> _EXERCISE AIM_: Find each line in the entries below that contains the word "Person" with the same capitalization, and copy those lines out in full.

> _SUPPLIED MATERIAL_:
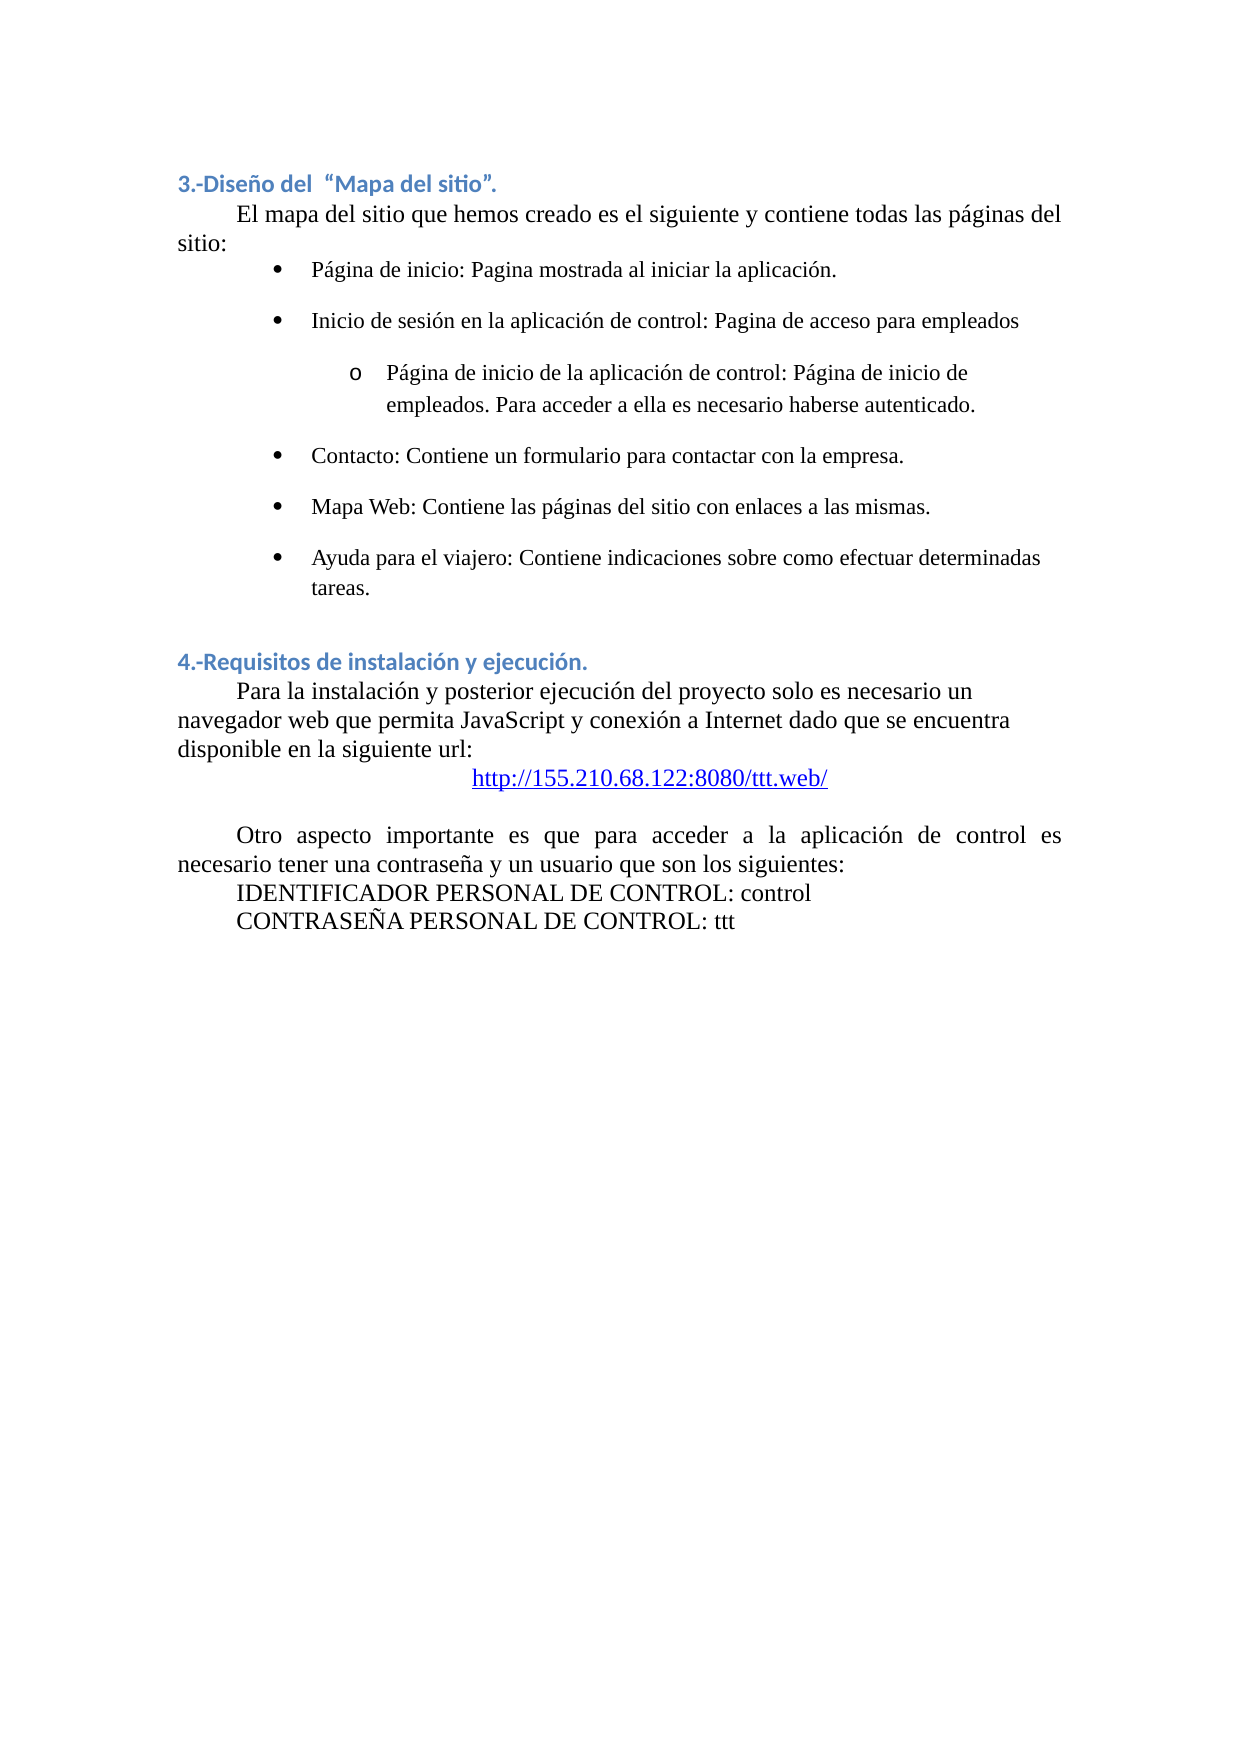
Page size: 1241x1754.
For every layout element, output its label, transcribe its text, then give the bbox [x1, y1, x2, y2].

* * *

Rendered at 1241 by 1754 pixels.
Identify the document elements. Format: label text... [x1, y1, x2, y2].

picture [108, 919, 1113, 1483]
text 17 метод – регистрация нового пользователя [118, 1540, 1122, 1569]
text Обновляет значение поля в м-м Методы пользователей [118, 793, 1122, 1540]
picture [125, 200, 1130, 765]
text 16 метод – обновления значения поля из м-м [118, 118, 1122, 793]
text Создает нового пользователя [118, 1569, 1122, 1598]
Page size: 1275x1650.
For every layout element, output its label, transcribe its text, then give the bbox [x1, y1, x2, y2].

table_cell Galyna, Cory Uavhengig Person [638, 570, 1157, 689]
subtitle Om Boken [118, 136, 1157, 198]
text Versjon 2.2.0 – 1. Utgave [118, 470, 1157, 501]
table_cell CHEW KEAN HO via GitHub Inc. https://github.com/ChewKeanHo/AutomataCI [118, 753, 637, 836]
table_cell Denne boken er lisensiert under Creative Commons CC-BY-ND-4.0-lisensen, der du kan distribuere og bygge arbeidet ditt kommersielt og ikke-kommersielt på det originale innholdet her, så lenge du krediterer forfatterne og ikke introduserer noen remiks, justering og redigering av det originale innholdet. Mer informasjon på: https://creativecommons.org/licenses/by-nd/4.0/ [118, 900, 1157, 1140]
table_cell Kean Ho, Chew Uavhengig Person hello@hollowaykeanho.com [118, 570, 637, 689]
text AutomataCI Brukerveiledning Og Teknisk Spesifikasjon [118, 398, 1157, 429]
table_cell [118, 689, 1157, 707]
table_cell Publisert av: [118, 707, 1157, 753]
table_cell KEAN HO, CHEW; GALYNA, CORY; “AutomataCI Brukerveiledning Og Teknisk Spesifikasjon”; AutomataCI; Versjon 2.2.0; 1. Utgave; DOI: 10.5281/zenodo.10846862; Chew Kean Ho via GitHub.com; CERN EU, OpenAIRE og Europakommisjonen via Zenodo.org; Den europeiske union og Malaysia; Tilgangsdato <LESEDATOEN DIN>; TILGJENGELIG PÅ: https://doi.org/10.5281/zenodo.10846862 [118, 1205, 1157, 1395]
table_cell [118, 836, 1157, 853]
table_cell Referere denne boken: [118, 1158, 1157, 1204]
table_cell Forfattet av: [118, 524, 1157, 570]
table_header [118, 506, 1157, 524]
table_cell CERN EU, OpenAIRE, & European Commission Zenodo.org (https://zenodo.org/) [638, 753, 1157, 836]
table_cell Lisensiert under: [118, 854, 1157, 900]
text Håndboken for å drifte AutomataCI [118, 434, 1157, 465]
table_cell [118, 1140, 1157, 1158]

> _RESULT FOR THIS TASK_:
table_cell Galyna, Cory Uavhengig Person [638, 570, 1157, 689]
table_cell Kean Ho, Chew Uavhengig Person hello@hollowaykeanho.com [118, 570, 637, 689]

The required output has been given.